Konuşmaların ardından Gün+Partners Avukatlık Bürosu ortaklarından Hande Hançar Koç, markanın ticarileştirilmesi ve markadan değer yaratma yöntemleri hakkında katılımcılara bilgi verdi. Markadan değer yaratmak için yapılması gerekenleri örnekler üzerinden anlatan Koç, şöyle devam etti:

“Bütün fikri ve sınai mülkiyet hakları ve markalar, pazarda bize bir avantaj sağlamak için var. Bu haklar bizi pazar lideri yapabilir, tek başına pazar oluşturabilir, rekabet avantajı yaratabilir. En nihayetinde bu hakları niçin alıyoruz? Bize finansal bir fayda sağlaması için. Markadan değer yaratma yöntemlerinin ilki defansif yaklaşım. Bu yaklaşıma göre tam güçle markanızı korumak adına her türlü önlemi alıyor ve markanızı bizzat kendiniz kullanıyorsunuz. İkincisi ofansif yaklaşım. Burada lisanslama söz konusu. Lisanslamada bir başkasına kendi izninizle kendi markanızı kullandırma izni verirsiniz. Dolayısıyla bir rakibiniz ya da rakip olacak bir işletmeyle kendi marka çatınız altında, sizin markanızı kullanması konusunda bir anlaşma yapıyorsunuz. Öyle olunca da sizin lisansınızla pazarınızı genişletmiş, markanıza farklı bir değer yaratmış olabiliyorsunuz. Disney karakterlerinin lisanslama yoluyla çarşaftan oyuncağa, kıyafetten arabaya kadar çeşitli ürünlerde kullanılması bunun en güzel örneklerinden biri. Üçüncü yöntem iş birlikçi yaklaşım. Burada devir, satış, ortak girişim, açık lisans gibi uygulamalar var. Son olarak rehin ve tazminat olarak kullanma, patent ve vergi teşvikleri gibi unsurların yer aldığı finansal araç yöntemi var.”
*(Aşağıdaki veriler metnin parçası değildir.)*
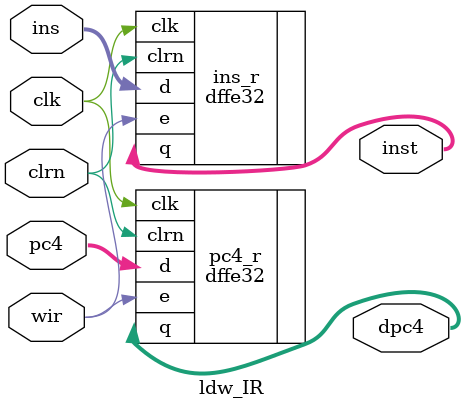
<source format=v>
module ldw_IR(pc4, ins, wir, clk, clrn, dpc4, inst);
	input [31:0] pc4, ins;
	input wir, clk, clrn;
	output [31:0] dpc4, inst;
	
	dffe32 pc4_r(.d(pc4), .clk(clk), .clrn(clrn), .e(wir), .q(dpc4));
	dffe32 ins_r(.d(ins), .clk(clk), .clrn(clrn), .e(wir), .q(inst));
	
endmodule 
</source>
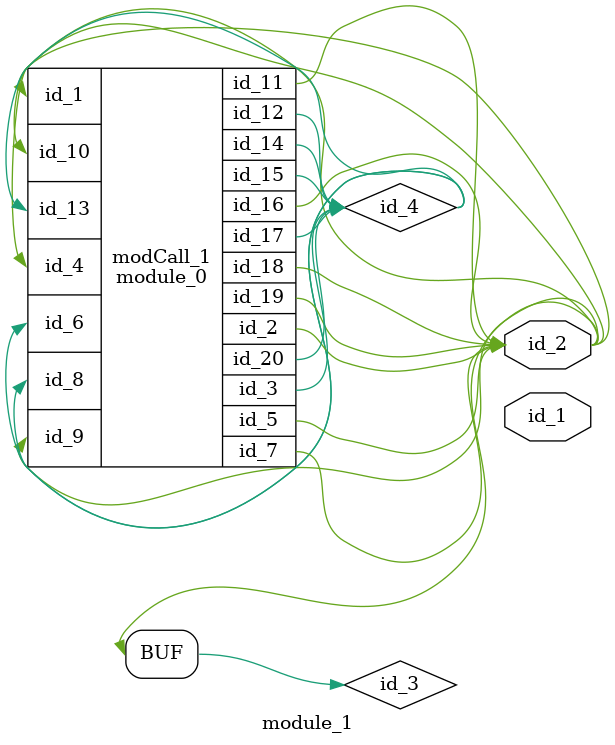
<source format=v>
module module_0 (
    id_1,
    id_2,
    id_3,
    id_4,
    id_5,
    id_6,
    id_7,
    id_8,
    id_9,
    id_10,
    id_11,
    id_12,
    id_13,
    id_14,
    id_15,
    id_16,
    id_17,
    id_18,
    id_19,
    id_20
);
  inout wire id_20;
  inout wire id_19;
  inout wire id_18;
  inout wire id_17;
  inout wire id_16;
  inout wire id_15;
  output wire id_14;
  input wire id_13;
  inout wire id_12;
  output wire id_11;
  input wire id_10;
  input wire id_9;
  input wire id_8;
  output wire id_7;
  input wire id_6;
  inout wire id_5;
  input wire id_4;
  inout wire id_3;
  output wire id_2;
  input wire id_1;
  wire id_21;
endmodule
module module_1 (
    id_1,
    id_2
);
  output wire id_2;
  output wire id_1;
  wire id_3;
  assign id_2 = id_3;
  wire id_4;
  module_0 modCall_1 (
      id_3,
      id_3,
      id_4,
      id_3,
      id_3,
      id_4,
      id_3,
      id_4,
      id_3,
      id_3,
      id_2,
      id_4,
      id_4,
      id_4,
      id_4,
      id_3,
      id_4,
      id_3,
      id_3,
      id_4
  );
endmodule

</source>
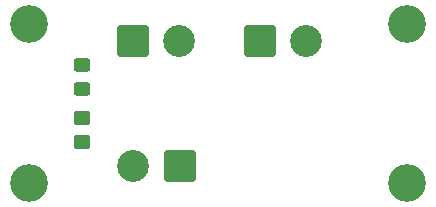
<source format=gbr>
%TF.GenerationSoftware,KiCad,Pcbnew,8.0.2*%
%TF.CreationDate,2025-01-10T12:21:57+08:00*%
%TF.ProjectId,LED_driver,4c45445f-6472-4697-9665-722e6b696361,rev?*%
%TF.SameCoordinates,Original*%
%TF.FileFunction,Soldermask,Top*%
%TF.FilePolarity,Negative*%
%FSLAX46Y46*%
G04 Gerber Fmt 4.6, Leading zero omitted, Abs format (unit mm)*
G04 Created by KiCad (PCBNEW 8.0.2) date 2025-01-10 12:21:57*
%MOMM*%
%LPD*%
G01*
G04 APERTURE LIST*
G04 Aperture macros list*
%AMRoundRect*
0 Rectangle with rounded corners*
0 $1 Rounding radius*
0 $2 $3 $4 $5 $6 $7 $8 $9 X,Y pos of 4 corners*
0 Add a 4 corners polygon primitive as box body*
4,1,4,$2,$3,$4,$5,$6,$7,$8,$9,$2,$3,0*
0 Add four circle primitives for the rounded corners*
1,1,$1+$1,$2,$3*
1,1,$1+$1,$4,$5*
1,1,$1+$1,$6,$7*
1,1,$1+$1,$8,$9*
0 Add four rect primitives between the rounded corners*
20,1,$1+$1,$2,$3,$4,$5,0*
20,1,$1+$1,$4,$5,$6,$7,0*
20,1,$1+$1,$6,$7,$8,$9,0*
20,1,$1+$1,$8,$9,$2,$3,0*%
G04 Aperture macros list end*
%ADD10RoundRect,0.250001X1.099999X1.099999X-1.099999X1.099999X-1.099999X-1.099999X1.099999X-1.099999X0*%
%ADD11C,2.700000*%
%ADD12RoundRect,0.250001X-1.099999X-1.099999X1.099999X-1.099999X1.099999X1.099999X-1.099999X1.099999X0*%
%ADD13C,3.200000*%
%ADD14RoundRect,0.250000X0.450000X-0.325000X0.450000X0.325000X-0.450000X0.325000X-0.450000X-0.325000X0*%
%ADD15RoundRect,0.250000X-0.450000X0.350000X-0.450000X-0.350000X0.450000X-0.350000X0.450000X0.350000X0*%
G04 APERTURE END LIST*
D10*
%TO.C,J3*%
X116257500Y-80550000D03*
D11*
X112297500Y-80550000D03*
%TD*%
D12*
%TO.C,J2*%
X122992500Y-69950000D03*
D11*
X126952500Y-69950000D03*
%TD*%
D12*
%TO.C,J1*%
X112242500Y-69950000D03*
D11*
X116202500Y-69950000D03*
%TD*%
D13*
%TO.C,H3*%
X103500000Y-82000000D03*
%TD*%
D14*
%TO.C,D1*%
X108000000Y-74025000D03*
X108000000Y-71975000D03*
%TD*%
D13*
%TO.C,H1*%
X103500000Y-68500000D03*
%TD*%
%TO.C,H2*%
X135500000Y-68500000D03*
%TD*%
D15*
%TO.C,R1*%
X108000000Y-76500000D03*
X108000000Y-78500000D03*
%TD*%
D13*
%TO.C,H4*%
X135500000Y-82000000D03*
%TD*%
M02*

</source>
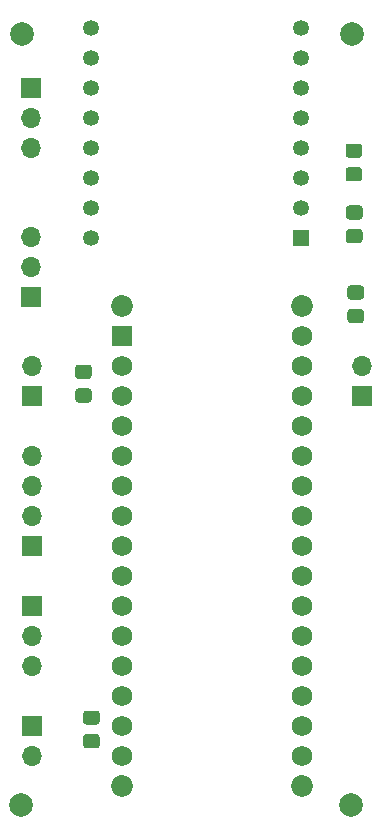
<source format=gts>
%TF.GenerationSoftware,KiCad,Pcbnew,(5.1.10)-1*%
%TF.CreationDate,2021-08-05T17:04:43+02:00*%
%TF.ProjectId,kiCAD_projects,6b694341-445f-4707-926f-6a656374732e,rev?*%
%TF.SameCoordinates,Original*%
%TF.FileFunction,Soldermask,Top*%
%TF.FilePolarity,Negative*%
%FSLAX46Y46*%
G04 Gerber Fmt 4.6, Leading zero omitted, Abs format (unit mm)*
G04 Created by KiCad (PCBNEW (5.1.10)-1) date 2021-08-05 17:04:43*
%MOMM*%
%LPD*%
G01*
G04 APERTURE LIST*
%ADD10O,1.700000X1.700000*%
%ADD11R,1.700000X1.700000*%
%ADD12R,1.350000X1.350000*%
%ADD13C,1.350000*%
%ADD14C,1.850000*%
%ADD15R,1.727200X1.727200*%
%ADD16C,1.727200*%
%ADD17C,2.000000*%
G04 APERTURE END LIST*
D10*
%TO.C,J5*%
X515147560Y567730640D03*
D11*
X515147560Y565190640D03*
%TD*%
D10*
%TO.C,J3*%
X487205020Y567710320D03*
D11*
X487205020Y565170320D03*
%TD*%
D12*
%TO.C,U1*%
X509905000Y578612000D03*
D13*
X509905000Y581152000D03*
X509905000Y583692000D03*
X509905000Y586232000D03*
X509905000Y588772000D03*
X509905000Y591312000D03*
X509905000Y593852000D03*
X509905000Y596392000D03*
X492125000Y596392000D03*
X492125000Y593852000D03*
X492125000Y591312000D03*
X492125000Y588772000D03*
X492125000Y586232000D03*
X492125000Y583692000D03*
X492125000Y581152000D03*
X492125000Y578612000D03*
%TD*%
D14*
%TO.C,A1*%
X510057400Y532155400D03*
X494817400Y532155400D03*
X510057400Y572795400D03*
X494817400Y572795400D03*
D15*
X494817400Y570255400D03*
D16*
X494817400Y567715400D03*
X494817400Y565175400D03*
X494817400Y562635400D03*
X494817400Y560095400D03*
X494817400Y557555400D03*
X494817400Y555015400D03*
X494817400Y552475400D03*
X494817400Y549935400D03*
X494817400Y547395400D03*
X494817400Y544855400D03*
X494817400Y542315400D03*
X494817400Y539775400D03*
X494817400Y537235400D03*
X494817400Y534695400D03*
X510057400Y534695400D03*
X510057400Y537235400D03*
X510057400Y539775400D03*
X510057400Y542315400D03*
X510057400Y544855400D03*
X510057400Y547395400D03*
X510057400Y549935400D03*
X510057400Y552475400D03*
X510057400Y555015400D03*
X510057400Y557555400D03*
X510057400Y560095400D03*
X510057400Y562635400D03*
X510057400Y565175400D03*
X510057400Y567715400D03*
X510057400Y570255400D03*
%TD*%
D10*
%TO.C,J2*%
X487045000Y586226920D03*
X487045000Y588766920D03*
D11*
X487045000Y591306920D03*
%TD*%
%TO.C,R1*%
G36*
G01*
X514863501Y583372920D02*
X513963499Y583372920D01*
G75*
G02*
X513713500Y583622919I0J249999D01*
G01*
X513713500Y584322921D01*
G75*
G02*
X513963499Y584572920I249999J0D01*
G01*
X514863501Y584572920D01*
G75*
G02*
X515113500Y584322921I0J-249999D01*
G01*
X515113500Y583622919D01*
G75*
G02*
X514863501Y583372920I-249999J0D01*
G01*
G37*
G36*
G01*
X514863501Y585372920D02*
X513963499Y585372920D01*
G75*
G02*
X513713500Y585622919I0J249999D01*
G01*
X513713500Y586322921D01*
G75*
G02*
X513963499Y586572920I249999J0D01*
G01*
X514863501Y586572920D01*
G75*
G02*
X515113500Y586322921I0J-249999D01*
G01*
X515113500Y585622919D01*
G75*
G02*
X514863501Y585372920I-249999J0D01*
G01*
G37*
%TD*%
%TO.C,R2*%
G36*
G01*
X514901601Y580135440D02*
X514001599Y580135440D01*
G75*
G02*
X513751600Y580385439I0J249999D01*
G01*
X513751600Y581085441D01*
G75*
G02*
X514001599Y581335440I249999J0D01*
G01*
X514901601Y581335440D01*
G75*
G02*
X515151600Y581085441I0J-249999D01*
G01*
X515151600Y580385439D01*
G75*
G02*
X514901601Y580135440I-249999J0D01*
G01*
G37*
G36*
G01*
X514901601Y578135440D02*
X514001599Y578135440D01*
G75*
G02*
X513751600Y578385439I0J249999D01*
G01*
X513751600Y579085441D01*
G75*
G02*
X514001599Y579335440I249999J0D01*
G01*
X514901601Y579335440D01*
G75*
G02*
X515151600Y579085441I0J-249999D01*
G01*
X515151600Y578385439D01*
G75*
G02*
X514901601Y578135440I-249999J0D01*
G01*
G37*
%TD*%
D10*
%TO.C,J1*%
X487189780Y534692860D03*
D11*
X487189780Y537232860D03*
%TD*%
D10*
%TO.C,J4*%
X487205020Y560097940D03*
X487205020Y557557940D03*
X487205020Y555017940D03*
D11*
X487205020Y552477940D03*
%TD*%
D10*
%TO.C,J6*%
X487202480Y542315400D03*
X487202480Y544855400D03*
D11*
X487202480Y547395400D03*
%TD*%
%TO.C,R3*%
G36*
G01*
X491075559Y565854140D02*
X491975561Y565854140D01*
G75*
G02*
X492225560Y565604141I0J-249999D01*
G01*
X492225560Y564904139D01*
G75*
G02*
X491975561Y564654140I-249999J0D01*
G01*
X491075559Y564654140D01*
G75*
G02*
X490825560Y564904139I0J249999D01*
G01*
X490825560Y565604141D01*
G75*
G02*
X491075559Y565854140I249999J0D01*
G01*
G37*
G36*
G01*
X491075559Y567854140D02*
X491975561Y567854140D01*
G75*
G02*
X492225560Y567604141I0J-249999D01*
G01*
X492225560Y566904139D01*
G75*
G02*
X491975561Y566654140I-249999J0D01*
G01*
X491075559Y566654140D01*
G75*
G02*
X490825560Y566904139I0J249999D01*
G01*
X490825560Y567604141D01*
G75*
G02*
X491075559Y567854140I249999J0D01*
G01*
G37*
%TD*%
%TO.C,R4*%
G36*
G01*
X515023521Y571366340D02*
X514123519Y571366340D01*
G75*
G02*
X513873520Y571616339I0J249999D01*
G01*
X513873520Y572316341D01*
G75*
G02*
X514123519Y572566340I249999J0D01*
G01*
X515023521Y572566340D01*
G75*
G02*
X515273520Y572316341I0J-249999D01*
G01*
X515273520Y571616339D01*
G75*
G02*
X515023521Y571366340I-249999J0D01*
G01*
G37*
G36*
G01*
X515023521Y573366340D02*
X514123519Y573366340D01*
G75*
G02*
X513873520Y573616339I0J249999D01*
G01*
X513873520Y574316341D01*
G75*
G02*
X514123519Y574566340I249999J0D01*
G01*
X515023521Y574566340D01*
G75*
G02*
X515273520Y574316341I0J-249999D01*
G01*
X515273520Y573616339D01*
G75*
G02*
X515023521Y573366340I-249999J0D01*
G01*
G37*
%TD*%
%TO.C,R5*%
G36*
G01*
X491751199Y536572000D02*
X492651201Y536572000D01*
G75*
G02*
X492901200Y536322001I0J-249999D01*
G01*
X492901200Y535621999D01*
G75*
G02*
X492651201Y535372000I-249999J0D01*
G01*
X491751199Y535372000D01*
G75*
G02*
X491501200Y535621999I0J249999D01*
G01*
X491501200Y536322001D01*
G75*
G02*
X491751199Y536572000I249999J0D01*
G01*
G37*
G36*
G01*
X491751199Y538572000D02*
X492651201Y538572000D01*
G75*
G02*
X492901200Y538322001I0J-249999D01*
G01*
X492901200Y537621999D01*
G75*
G02*
X492651201Y537372000I-249999J0D01*
G01*
X491751199Y537372000D01*
G75*
G02*
X491501200Y537621999I0J249999D01*
G01*
X491501200Y538322001D01*
G75*
G02*
X491751199Y538572000I249999J0D01*
G01*
G37*
%TD*%
D10*
%TO.C,J7*%
X487045000Y578627240D03*
X487045000Y576087240D03*
D11*
X487045000Y573547240D03*
%TD*%
D17*
%TO.C,H1*%
X486349040Y595858600D03*
%TD*%
%TO.C,H2*%
X514291580Y595866220D03*
%TD*%
%TO.C,H3*%
X486232200Y530555200D03*
%TD*%
%TO.C,H4*%
X514167120Y530598380D03*
%TD*%
M02*

</source>
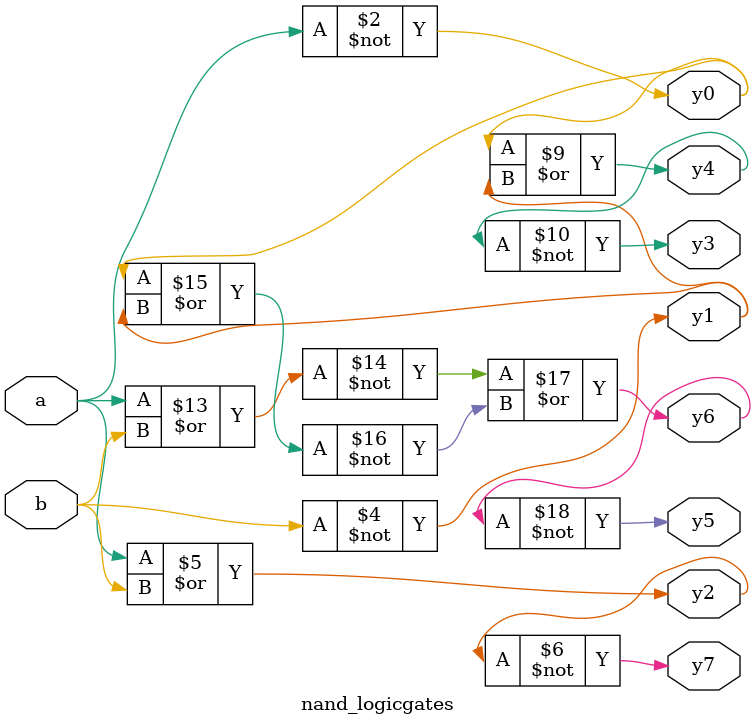
<source format=v>
module nand_logicgates (a, b,y0, y1, y2, y3, y4, y5, y6, y7);
input a, b;
 output y0, y1, y2, y3, y4, y5, y6, y7;
 
   assign  y0 = ~(a | a);      //NOT of a     
   assign   y1 = ~(b | b);     //NOT of b
   assign  y7 = ~(a | b);       //NOR  
   assign  y2 = ~(y7 | y7);      //OR  (~NOR)
   assign  y3 = ~(y0 | y1);      //AND    (bubbled NOR)
   assign  y4 = ~(y3 | y3);      //NAND   (~AND)
    
    // n  = ~(a & y1);      //XOR    (A*`B|`A*B)
    // l  = ~(b & y0) ; y5 = (~(n&l));
    
  assign   y5 = ~((~(a|b))|(~(y0|y1)));   // XNOR 
   assign  y6 = ~(y5 | y5);     //XNOR   (~)


endmodule
</source>
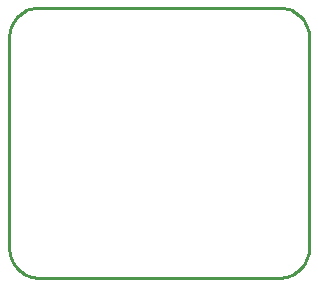
<source format=gbr>
G04 EAGLE Gerber RS-274X export*
G75*
%MOMM*%
%FSLAX34Y34*%
%LPD*%
%IN*%
%IPPOS*%
%AMOC8*
5,1,8,0,0,1.08239X$1,22.5*%
G01*
%ADD10C,0.254000*%


D10*
X-51435Y-15875D02*
X-51338Y-18089D01*
X-51049Y-20286D01*
X-50570Y-22449D01*
X-49903Y-24562D01*
X-49055Y-26610D01*
X-48032Y-28575D01*
X-46841Y-30444D01*
X-45493Y-32202D01*
X-43996Y-33836D01*
X-42362Y-35333D01*
X-40604Y-36681D01*
X-38735Y-37872D01*
X-36770Y-38895D01*
X-34722Y-39743D01*
X-32609Y-40410D01*
X-30446Y-40889D01*
X-28249Y-41178D01*
X-26035Y-41275D01*
X177165Y-41275D01*
X179379Y-41178D01*
X181576Y-40889D01*
X183739Y-40410D01*
X185852Y-39743D01*
X187900Y-38895D01*
X189865Y-37872D01*
X191734Y-36681D01*
X193492Y-35333D01*
X195126Y-33836D01*
X196623Y-32202D01*
X197971Y-30444D01*
X199162Y-28575D01*
X200185Y-26610D01*
X201033Y-24562D01*
X201700Y-22449D01*
X202179Y-20286D01*
X202468Y-18089D01*
X202565Y-15875D01*
X202565Y161925D01*
X202468Y164139D01*
X202179Y166336D01*
X201700Y168499D01*
X201033Y170612D01*
X200185Y172660D01*
X199162Y174625D01*
X197971Y176494D01*
X196623Y178252D01*
X195126Y179886D01*
X193492Y181383D01*
X191734Y182731D01*
X189865Y183922D01*
X187900Y184945D01*
X185852Y185793D01*
X183739Y186460D01*
X181576Y186939D01*
X179379Y187228D01*
X177165Y187325D01*
X-26035Y187325D01*
X-28249Y187228D01*
X-30446Y186939D01*
X-32609Y186460D01*
X-34722Y185793D01*
X-36770Y184945D01*
X-38735Y183922D01*
X-40604Y182731D01*
X-42362Y181383D01*
X-43996Y179886D01*
X-45493Y178252D01*
X-46841Y176494D01*
X-48032Y174625D01*
X-49055Y172660D01*
X-49903Y170612D01*
X-50570Y168499D01*
X-51049Y166336D01*
X-51338Y164139D01*
X-51435Y161925D01*
X-51435Y-15875D01*
M02*

</source>
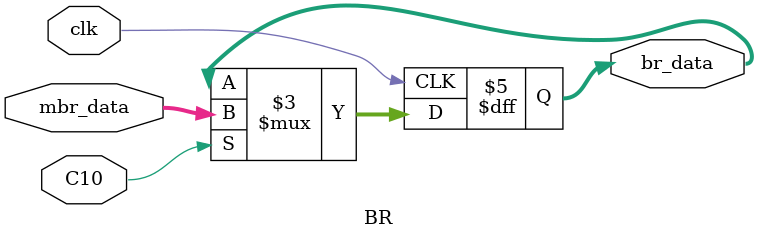
<source format=v>
`timescale 1ns / 1ps

module BR(
    input clk,
    input C10,
    input [15:0] mbr_data,
    output reg [15:0] br_data=16'h0000
    );
    always@(posedge clk)
    begin
        if(C10) br_data<=mbr_data;
    end
endmodule

</source>
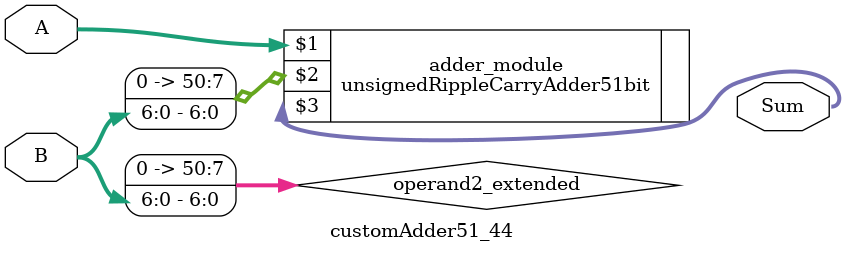
<source format=v>
module customAdder51_44(
                        input [50 : 0] A,
                        input [6 : 0] B,
                        
                        output [51 : 0] Sum
                );

        wire [50 : 0] operand2_extended;
        
        assign operand2_extended =  {44'b0, B};
        
        unsignedRippleCarryAdder51bit adder_module(
            A,
            operand2_extended,
            Sum
        );
        
        endmodule
        
</source>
5 yıl kullanmazsanız markanız iptal edilebilir

Gün+Partners Avukatlık Bürosu kıdemli avukatı İrem Girenes Yücesoy da, marka tescilindeki önemli unsurlar; marka oluşturma ve korumanın önemini anlattı. Marka yaratım aşamasında orta ve uzun vadeli marka koruma strateji oluşturmanın büyük önem taşıdığını ifade eden Yücesoy, “Markayı tescil ettikten sonra da belirli koruma kalkanlarını devreye sokmak gerekiyor. Tescil ettiğiniz markanızı, tescil ettiğiniz marka ve hizmetler için kullanmanız yasal bir yükümlülük. Markanızı kullanmaz ya da kullandığınızı ispat edemezseniz markanızı kaybedebilirsiniz. Çünkü tescil tarihinden itibaren 5 yıl içinde, tescil edildiği mal ve hizmetler bakımından, Türkiye’de ciddi bir şekilde kullanılmayan ya da bu kullanıma 5 yıl kesintisiz ara verilen markalar iptal edilebiliyor. Hatta Türk Patent nezdinde başkalarının marka başvurularına itiraz ederken de sizin markanız 5 yıldan uzun süredir tescilliyse karşı tarafın talebi üzerine markanın kullanılmasını ispat etmeniz gerekir. Aksi halde, davanızda haklı olup olmadığınıza bakılmaksızın davanın reddiyle karşılaşabilirsiniz” diye konuştu.